The Advantages and Disadvantages of Owning a Franchise

It is not by accident that the majority of US small businesses today are franchise operations. Many people who opt to start their own business opt for the security and proven track record of owning a franchise that is based on an existing business model that has worked successfully for many other people. Today, franchises in the US employ over 10 million people and account for nearly ten percent of the US gross domestic product. However, for those who are trying to decide whether to buy a franchise or not, there are advantages and disadvantages to be considered.

Some of the most popular franchises today in the US include McDonald’s, Jiffy Lube, KFC, Subway, Holiday Inn, and countless others. A franchise agreement is where a host company, or franchisor, sells the rights to use a business name and sell a particular product to consumers within a specified sales region. The advantages for many business owners to purchasing a franchise involve less risk and management and marketing assistance from the franchisor. In addition, the franchisee can own a business that has a nationally recognized brand name with a good reputation among consumers.

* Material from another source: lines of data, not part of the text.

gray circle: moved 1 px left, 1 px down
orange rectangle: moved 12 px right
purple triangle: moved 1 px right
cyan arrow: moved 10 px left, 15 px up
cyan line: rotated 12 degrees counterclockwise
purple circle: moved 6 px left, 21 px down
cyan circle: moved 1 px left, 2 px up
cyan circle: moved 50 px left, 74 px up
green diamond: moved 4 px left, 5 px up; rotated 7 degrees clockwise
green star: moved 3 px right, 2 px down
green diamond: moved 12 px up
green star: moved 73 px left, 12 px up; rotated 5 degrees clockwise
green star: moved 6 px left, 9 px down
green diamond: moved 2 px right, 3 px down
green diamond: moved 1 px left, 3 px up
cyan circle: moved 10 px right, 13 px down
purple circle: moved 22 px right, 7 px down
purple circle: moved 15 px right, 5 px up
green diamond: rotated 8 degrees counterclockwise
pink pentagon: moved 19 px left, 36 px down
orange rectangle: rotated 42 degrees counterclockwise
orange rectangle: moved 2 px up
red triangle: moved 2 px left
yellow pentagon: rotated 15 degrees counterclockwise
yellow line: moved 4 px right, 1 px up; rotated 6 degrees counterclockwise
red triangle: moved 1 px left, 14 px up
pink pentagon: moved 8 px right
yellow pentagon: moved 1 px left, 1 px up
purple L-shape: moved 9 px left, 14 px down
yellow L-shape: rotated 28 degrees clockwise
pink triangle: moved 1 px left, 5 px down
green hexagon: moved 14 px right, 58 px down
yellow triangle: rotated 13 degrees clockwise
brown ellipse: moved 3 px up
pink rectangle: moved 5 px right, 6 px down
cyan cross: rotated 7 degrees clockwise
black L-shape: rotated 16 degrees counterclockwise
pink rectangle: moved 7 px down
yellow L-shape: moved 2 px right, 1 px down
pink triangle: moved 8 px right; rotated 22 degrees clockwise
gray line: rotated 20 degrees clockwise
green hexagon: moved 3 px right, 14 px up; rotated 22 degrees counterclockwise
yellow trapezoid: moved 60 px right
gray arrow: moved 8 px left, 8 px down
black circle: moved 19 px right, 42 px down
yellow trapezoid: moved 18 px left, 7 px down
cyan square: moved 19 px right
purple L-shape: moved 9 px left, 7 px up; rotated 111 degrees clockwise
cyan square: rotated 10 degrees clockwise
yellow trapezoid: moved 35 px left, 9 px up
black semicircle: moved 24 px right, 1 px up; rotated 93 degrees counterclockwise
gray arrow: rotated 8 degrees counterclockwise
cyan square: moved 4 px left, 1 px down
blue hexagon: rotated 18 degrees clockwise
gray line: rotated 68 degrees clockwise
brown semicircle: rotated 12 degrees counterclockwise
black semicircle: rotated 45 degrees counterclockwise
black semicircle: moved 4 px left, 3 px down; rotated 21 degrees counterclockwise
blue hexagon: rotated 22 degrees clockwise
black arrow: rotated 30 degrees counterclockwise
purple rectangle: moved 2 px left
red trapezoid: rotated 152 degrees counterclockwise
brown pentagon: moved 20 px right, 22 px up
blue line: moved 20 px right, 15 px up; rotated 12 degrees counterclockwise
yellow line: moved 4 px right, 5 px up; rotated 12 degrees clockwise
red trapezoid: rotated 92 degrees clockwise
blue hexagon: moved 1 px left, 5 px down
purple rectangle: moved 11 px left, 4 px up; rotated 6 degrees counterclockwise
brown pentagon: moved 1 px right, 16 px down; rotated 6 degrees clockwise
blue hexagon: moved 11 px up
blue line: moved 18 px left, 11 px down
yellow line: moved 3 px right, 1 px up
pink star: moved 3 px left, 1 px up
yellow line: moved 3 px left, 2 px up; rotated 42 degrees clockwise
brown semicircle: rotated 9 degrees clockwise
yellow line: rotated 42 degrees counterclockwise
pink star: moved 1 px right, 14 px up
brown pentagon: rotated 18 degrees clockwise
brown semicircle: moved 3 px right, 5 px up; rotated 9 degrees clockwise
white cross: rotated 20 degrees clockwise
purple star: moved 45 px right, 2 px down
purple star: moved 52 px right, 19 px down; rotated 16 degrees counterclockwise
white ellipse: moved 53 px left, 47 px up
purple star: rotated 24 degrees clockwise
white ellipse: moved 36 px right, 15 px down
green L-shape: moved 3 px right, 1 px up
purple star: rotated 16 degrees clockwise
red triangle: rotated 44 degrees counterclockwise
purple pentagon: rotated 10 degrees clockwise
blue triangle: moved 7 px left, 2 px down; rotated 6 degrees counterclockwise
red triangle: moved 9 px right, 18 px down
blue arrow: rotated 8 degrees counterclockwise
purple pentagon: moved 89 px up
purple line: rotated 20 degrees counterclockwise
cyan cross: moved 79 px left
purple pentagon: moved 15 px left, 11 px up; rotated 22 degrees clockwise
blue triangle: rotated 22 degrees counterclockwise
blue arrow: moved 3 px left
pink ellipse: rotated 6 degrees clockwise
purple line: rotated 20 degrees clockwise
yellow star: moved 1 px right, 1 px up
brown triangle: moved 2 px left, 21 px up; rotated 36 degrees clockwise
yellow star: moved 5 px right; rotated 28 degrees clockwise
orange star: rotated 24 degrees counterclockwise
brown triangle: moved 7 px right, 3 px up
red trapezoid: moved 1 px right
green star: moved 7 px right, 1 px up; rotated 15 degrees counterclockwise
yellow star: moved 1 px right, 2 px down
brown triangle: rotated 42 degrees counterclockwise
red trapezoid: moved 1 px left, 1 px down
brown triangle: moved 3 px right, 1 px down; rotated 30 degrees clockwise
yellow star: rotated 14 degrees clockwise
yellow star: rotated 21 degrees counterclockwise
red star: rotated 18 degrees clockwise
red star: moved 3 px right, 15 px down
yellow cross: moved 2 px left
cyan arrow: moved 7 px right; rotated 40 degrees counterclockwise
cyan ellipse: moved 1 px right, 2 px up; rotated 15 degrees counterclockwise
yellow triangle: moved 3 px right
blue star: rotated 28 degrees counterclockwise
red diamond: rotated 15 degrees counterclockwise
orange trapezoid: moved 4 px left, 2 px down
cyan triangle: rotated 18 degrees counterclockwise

Also, many times franchises who are new to owning and managing a business can receive financial advice and assistance from the franchisor as well.

Often, new business owners find that financial record keeping is one of the most difficult tasks to master when starting a new business. In this instance, franchisors can provide advice and assistance to new franchisees on how to keep up with these tasks. In addition, some franchisors also provide financial assistance, such as payment plans and financing options for new franchisees, which can help to minimize the burden associated with high start up costs. In essence, owning a franchise is kind of like participating in a mentorship, where experienced leaders within the franchisor’s operation assist new franchisees in owning and running their stores.

The downsides, however, to owning a franchise are what hold many people back from buying one of these kinds of operations. While franchises historically have a lower failure rate than other types of operations, the cost of purchasing a franchise is often quite high. In addition, franchisees have to share profits with the franchise company, which can be a deterrent for many who would rather take a chance on achieving larger results with their own ideas. Management regulations are often seen as an impediment for some franchise owners as well. Often, disputes among shared management can lead to a great deal of conflict, and imposed regulations can be difficult to adhere to in some regions. The franchisor can also dictate to whom you can sell your franchise, if you ever desire to leave the business.

Also, with some smaller franchises, there is an increased risk of coattail effects. This means that if a number of other franchises fail, the effect can bring down your franchise operation as well. While some opt for purchasing franchise operations because of the reduced risk and the fact that they believe many of these existing franchise operations to be stable and profitable, it is important to keep in mind that there are still a number of fraudulent franchise companies out there, so it is important to do the necessary research into a specific company before investing a large sum of cash into a franchise operation.